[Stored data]
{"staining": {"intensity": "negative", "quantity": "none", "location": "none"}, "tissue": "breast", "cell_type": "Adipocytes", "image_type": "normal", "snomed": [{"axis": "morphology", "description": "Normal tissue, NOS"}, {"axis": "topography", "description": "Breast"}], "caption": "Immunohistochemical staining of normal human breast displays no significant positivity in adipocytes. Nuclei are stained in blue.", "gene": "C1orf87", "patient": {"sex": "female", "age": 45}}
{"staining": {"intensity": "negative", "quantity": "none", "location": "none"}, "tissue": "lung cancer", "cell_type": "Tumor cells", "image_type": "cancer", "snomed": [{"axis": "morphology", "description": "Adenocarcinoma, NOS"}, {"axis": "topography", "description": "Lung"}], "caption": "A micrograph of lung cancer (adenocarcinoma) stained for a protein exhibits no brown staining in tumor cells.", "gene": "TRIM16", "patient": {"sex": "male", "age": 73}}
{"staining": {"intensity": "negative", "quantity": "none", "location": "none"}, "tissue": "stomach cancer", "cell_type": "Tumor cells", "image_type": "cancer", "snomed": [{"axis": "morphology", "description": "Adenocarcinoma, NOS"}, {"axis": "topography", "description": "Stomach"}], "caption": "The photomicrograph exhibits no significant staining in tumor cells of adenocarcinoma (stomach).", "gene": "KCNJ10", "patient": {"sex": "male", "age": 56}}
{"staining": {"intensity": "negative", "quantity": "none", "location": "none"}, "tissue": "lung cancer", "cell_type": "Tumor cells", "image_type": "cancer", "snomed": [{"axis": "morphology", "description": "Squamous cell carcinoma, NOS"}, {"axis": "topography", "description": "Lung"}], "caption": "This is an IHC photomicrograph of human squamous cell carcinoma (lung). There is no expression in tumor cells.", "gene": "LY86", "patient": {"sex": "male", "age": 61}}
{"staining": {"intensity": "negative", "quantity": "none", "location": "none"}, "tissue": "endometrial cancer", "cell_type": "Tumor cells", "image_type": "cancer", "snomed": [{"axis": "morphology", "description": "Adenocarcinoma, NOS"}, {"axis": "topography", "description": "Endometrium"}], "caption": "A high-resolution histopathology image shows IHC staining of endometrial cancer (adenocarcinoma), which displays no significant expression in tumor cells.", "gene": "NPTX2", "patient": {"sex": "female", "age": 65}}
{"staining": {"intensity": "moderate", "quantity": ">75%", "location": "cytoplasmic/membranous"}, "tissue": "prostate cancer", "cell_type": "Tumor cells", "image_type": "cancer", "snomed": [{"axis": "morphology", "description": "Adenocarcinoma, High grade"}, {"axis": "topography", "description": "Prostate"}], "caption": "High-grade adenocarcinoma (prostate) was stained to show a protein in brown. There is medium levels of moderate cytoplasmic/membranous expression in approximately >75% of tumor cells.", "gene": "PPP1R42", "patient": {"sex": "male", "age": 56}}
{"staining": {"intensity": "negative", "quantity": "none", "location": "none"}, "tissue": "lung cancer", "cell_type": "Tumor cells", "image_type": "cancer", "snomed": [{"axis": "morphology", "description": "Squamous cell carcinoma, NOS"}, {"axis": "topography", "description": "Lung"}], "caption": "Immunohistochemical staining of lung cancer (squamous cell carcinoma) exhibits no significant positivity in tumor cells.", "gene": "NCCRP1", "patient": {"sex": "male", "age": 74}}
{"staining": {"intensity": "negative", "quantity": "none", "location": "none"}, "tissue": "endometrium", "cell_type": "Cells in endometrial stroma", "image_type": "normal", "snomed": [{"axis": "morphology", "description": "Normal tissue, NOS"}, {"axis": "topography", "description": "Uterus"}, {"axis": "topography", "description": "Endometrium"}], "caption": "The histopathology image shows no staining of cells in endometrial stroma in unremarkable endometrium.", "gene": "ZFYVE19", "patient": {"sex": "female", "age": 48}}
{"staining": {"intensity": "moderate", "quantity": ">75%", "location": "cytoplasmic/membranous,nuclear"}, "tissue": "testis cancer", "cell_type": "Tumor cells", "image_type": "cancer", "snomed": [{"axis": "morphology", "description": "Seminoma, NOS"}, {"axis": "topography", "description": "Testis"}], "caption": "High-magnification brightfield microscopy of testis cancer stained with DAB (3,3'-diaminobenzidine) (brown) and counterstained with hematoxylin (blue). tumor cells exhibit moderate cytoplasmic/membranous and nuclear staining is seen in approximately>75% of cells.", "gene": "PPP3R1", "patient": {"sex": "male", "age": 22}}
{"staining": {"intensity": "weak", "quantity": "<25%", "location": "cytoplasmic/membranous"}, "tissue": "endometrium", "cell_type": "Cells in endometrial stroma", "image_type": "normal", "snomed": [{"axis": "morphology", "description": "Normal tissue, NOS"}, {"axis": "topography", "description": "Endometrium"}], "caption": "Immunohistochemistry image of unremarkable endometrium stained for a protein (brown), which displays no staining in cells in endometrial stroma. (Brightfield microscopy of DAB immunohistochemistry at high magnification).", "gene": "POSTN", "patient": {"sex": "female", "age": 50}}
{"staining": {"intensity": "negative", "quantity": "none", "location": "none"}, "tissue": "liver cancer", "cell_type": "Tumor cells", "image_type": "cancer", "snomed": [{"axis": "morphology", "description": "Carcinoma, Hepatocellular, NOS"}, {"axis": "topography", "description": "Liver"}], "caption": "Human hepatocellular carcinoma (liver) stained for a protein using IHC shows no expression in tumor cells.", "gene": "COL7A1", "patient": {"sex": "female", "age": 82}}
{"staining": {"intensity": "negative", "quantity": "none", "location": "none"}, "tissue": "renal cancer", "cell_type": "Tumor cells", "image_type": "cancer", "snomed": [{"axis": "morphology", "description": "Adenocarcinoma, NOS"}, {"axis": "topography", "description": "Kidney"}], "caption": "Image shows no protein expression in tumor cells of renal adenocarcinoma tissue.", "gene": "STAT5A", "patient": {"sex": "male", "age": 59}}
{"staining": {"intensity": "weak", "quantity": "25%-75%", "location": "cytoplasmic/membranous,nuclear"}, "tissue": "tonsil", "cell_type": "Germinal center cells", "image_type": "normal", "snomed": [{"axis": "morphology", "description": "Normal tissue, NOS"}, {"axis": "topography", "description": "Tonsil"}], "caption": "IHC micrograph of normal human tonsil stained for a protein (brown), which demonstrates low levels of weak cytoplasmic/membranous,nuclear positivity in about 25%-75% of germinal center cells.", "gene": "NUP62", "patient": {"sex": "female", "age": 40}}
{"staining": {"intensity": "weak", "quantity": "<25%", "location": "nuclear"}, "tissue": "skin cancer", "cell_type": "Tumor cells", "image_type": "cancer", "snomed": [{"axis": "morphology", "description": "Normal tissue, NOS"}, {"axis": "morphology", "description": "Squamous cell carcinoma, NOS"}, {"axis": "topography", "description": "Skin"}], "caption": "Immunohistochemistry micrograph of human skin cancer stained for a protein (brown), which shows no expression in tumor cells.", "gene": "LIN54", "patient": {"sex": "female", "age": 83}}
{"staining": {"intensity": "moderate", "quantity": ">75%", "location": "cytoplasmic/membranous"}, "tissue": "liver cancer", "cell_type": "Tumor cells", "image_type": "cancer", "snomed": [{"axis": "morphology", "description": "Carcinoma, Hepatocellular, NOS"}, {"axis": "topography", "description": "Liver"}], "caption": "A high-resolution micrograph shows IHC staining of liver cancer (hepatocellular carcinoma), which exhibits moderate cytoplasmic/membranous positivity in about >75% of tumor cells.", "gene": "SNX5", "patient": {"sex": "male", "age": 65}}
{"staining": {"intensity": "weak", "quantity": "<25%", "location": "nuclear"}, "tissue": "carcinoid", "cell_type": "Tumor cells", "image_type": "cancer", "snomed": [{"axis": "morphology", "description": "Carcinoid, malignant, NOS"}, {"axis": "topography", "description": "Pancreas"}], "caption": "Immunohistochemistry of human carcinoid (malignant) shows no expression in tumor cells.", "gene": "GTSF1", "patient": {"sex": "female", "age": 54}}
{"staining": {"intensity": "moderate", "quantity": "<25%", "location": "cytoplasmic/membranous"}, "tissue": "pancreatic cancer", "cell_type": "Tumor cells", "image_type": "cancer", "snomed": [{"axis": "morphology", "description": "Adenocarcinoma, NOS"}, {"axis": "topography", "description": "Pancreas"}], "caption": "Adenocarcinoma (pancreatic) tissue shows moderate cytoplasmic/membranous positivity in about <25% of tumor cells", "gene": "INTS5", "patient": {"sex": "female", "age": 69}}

> TRY IT:
Which lines in the records above contain the word "stroma"? Return each of them.

> RESULT OF THIS TASK:
{"staining": {"intensity": "negative", "quantity": "none", "location": "none"}, "tissue": "endometrium", "cell_type": "Cells in endometrial stroma", "image_type": "normal", "snomed": [{"axis": "morphology", "description": "Normal tissue, NOS"}, {"axis": "topography", "description": "Uterus"}, {"axis": "topography", "description": "Endometrium"}], "caption": "The histopathology image shows no staining of cells in endometrial stroma in unremarkable endometrium.", "gene": "ZFYVE19", "patient": {"sex": "female", "age": 48}}
{"staining": {"intensity": "weak", "quantity": "<25%", "location": "cytoplasmic/membranous"}, "tissue": "endometrium", "cell_type": "Cells in endometrial stroma", "image_type": "normal", "snomed": [{"axis": "morphology", "description": "Normal tissue, NOS"}, {"axis": "topography", "description": "Endometrium"}], "caption": "Immunohistochemistry image of unremarkable endometrium stained for a protein (brown), which displays no staining in cells in endometrial stroma. (Brightfield microscopy of DAB immunohistochemistry at high magnification).", "gene": "POSTN", "patient": {"sex": "female", "age": 50}}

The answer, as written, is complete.